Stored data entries
········

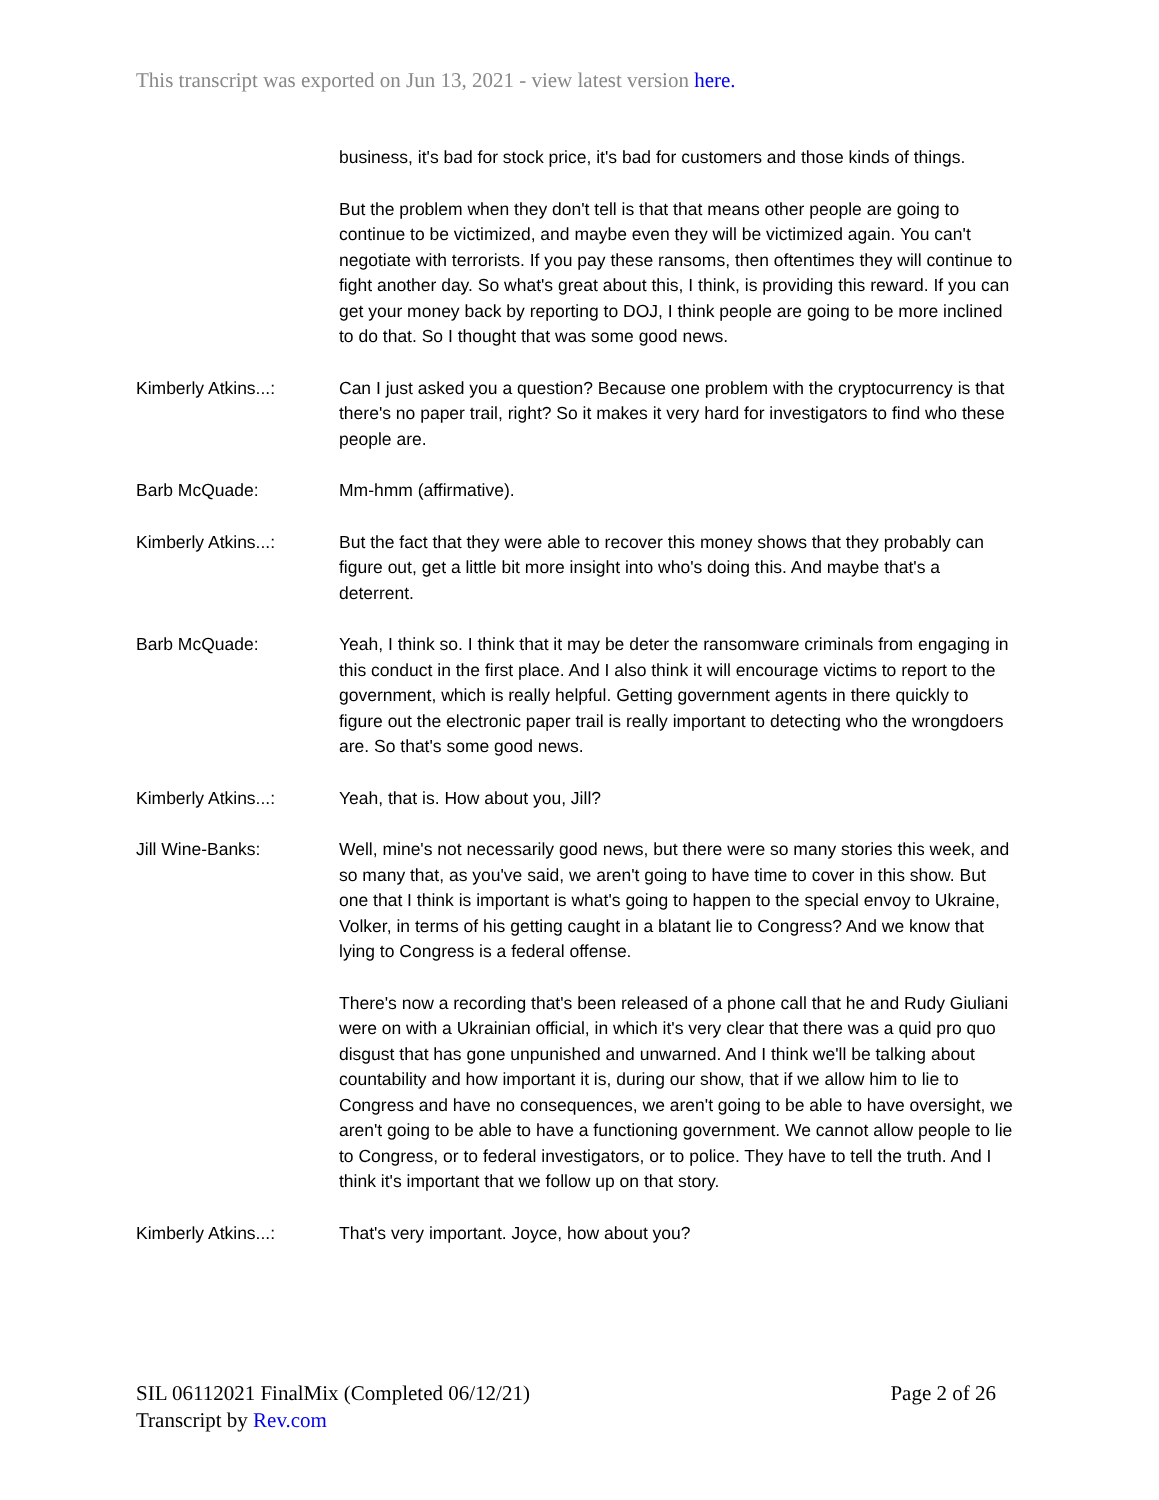This transcript was exported on Jun 13, 2021 - view latest version here.
business, it's bad for stock price, it's bad for customers and those kinds of things.
But the problem when they don't tell is that that means other people are going to continue to be victimized, and maybe even they will be victimized again. You can't negotiate with terrorists. If you pay these ransoms, then oftentimes they will continue to fight another day. So what's great about this, I think, is providing this reward. If you can get your money back by reporting to DOJ, I think people are going to be more inclined to do that. So I thought that was some good news.
Kimberly Atkins...: Can I just asked you a question? Because one problem with the cryptocurrency is that there's no paper trail, right? So it makes it very hard for investigators to find who these people are.
Barb McQuade: Mm-hmm (affirmative).
Kimberly Atkins...: But the fact that they were able to recover this money shows that they probably can figure out, get a little bit more insight into who's doing this. And maybe that's a deterrent.
Barb McQuade: Yeah, I think so. I think that it may be deter the ransomware criminals from engaging in this conduct in the first place. And I also think it will encourage victims to report to the government, which is really helpful. Getting government agents in there quickly to figure out the electronic paper trail is really important to detecting who the wrongdoers are. So that's some good news.
Kimberly Atkins...: Yeah, that is. How about you, Jill?
Jill Wine-Banks: Well, mine's not necessarily good news, but there were so many stories this week, and so many that, as you've said, we aren't going to have time to cover in this show. But one that I think is important is what's going to happen to the special envoy to Ukraine, Volker, in terms of his getting caught in a blatant lie to Congress? And we know that lying to Congress is a federal offense.
There's now a recording that's been released of a phone call that he and Rudy Giuliani were on with a Ukrainian official, in which it's very clear that there was a quid pro quo disgust that has gone unpunished and unwarned. And I think we'll be talking about countability and how important it is, during our show, that if we allow him to lie to Congress and have no consequences, we aren't going to be able to have oversight, we aren't going to be able to have a functioning government. We cannot allow people to lie to Congress, or to federal investigators, or to police. They have to tell the truth. And I think it's important that we follow up on that story.
Kimberly Atkins...: That's very important. Joyce, how about you?
Page 2 of 26 SIL 06112021 FinalMix (Completed 06/12/21)
Transcript by Rev.com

········

How to complete this task. Go through the entries above and print each one exactly, minus the pictures.

Your solution.
This transcript was exported on Jun 13, 2021 - view latest version here.
business, it's bad for stock price, it's bad for customers and those kinds of things.
But the problem when they don't tell is that that means other people are going to continue to be victimized, and maybe even they will be victimized again. You can't negotiate with terrorists. If you pay these ransoms, then oftentimes they will continue to fight another day. So what's great about this, I think, is providing this reward. If you can get your money back by reporting to DOJ, I think people are going to be more inclined to do that. So I thought that was some good news.
Kimberly Atkins...: Can I just asked you a question? Because one problem with the cryptocurrency is that there's no paper trail, right? So it makes it very hard for investigators to find who these people are.
Barb McQuade: Mm-hmm (affirmative).
Kimberly Atkins...: But the fact that they were able to recover this money shows that they probably can figure out, get a little bit more insight into who's doing this. And maybe that's a deterrent.
Barb McQuade: Yeah, I think so. I think that it may be deter the ransomware criminals from engaging in this conduct in the first place. And I also think it will encourage victims to report to the government, which is really helpful. Getting government agents in there quickly to figure out the electronic paper trail is really important to detecting who the wrongdoers are. So that's some good news.
Kimberly Atkins...: Yeah, that is. How about you, Jill?
Jill Wine-Banks: Well, mine's not necessarily good news, but there were so many stories this week, and so many that, as you've said, we aren't going to have time to cover in this show. But one that I think is important is what's going to happen to the special envoy to Ukraine, Volker, in terms of his getting caught in a blatant lie to Congress? And we know that lying to Congress is a federal offense.
There's now a recording that's been released of a phone call that he and Rudy Giuliani were on with a Ukrainian official, in which it's very clear that there was a quid pro quo disgust that has gone unpunished and unwarned. And I think we'll be talking about countability and how important it is, during our show, that if we allow him to lie to Congress and have no consequences, we aren't going to be able to have oversight, we aren't going to be able to have a functioning government. We cannot allow people to lie to Congress, or to federal investigators, or to police. They have to tell the truth. And I think it's important that we follow up on that story.
Kimberly Atkins...: That's very important. Joyce, how about you?
Page 2 of 26 SIL 06112021 FinalMix (Completed 06/12/21)
Transcript by Rev.com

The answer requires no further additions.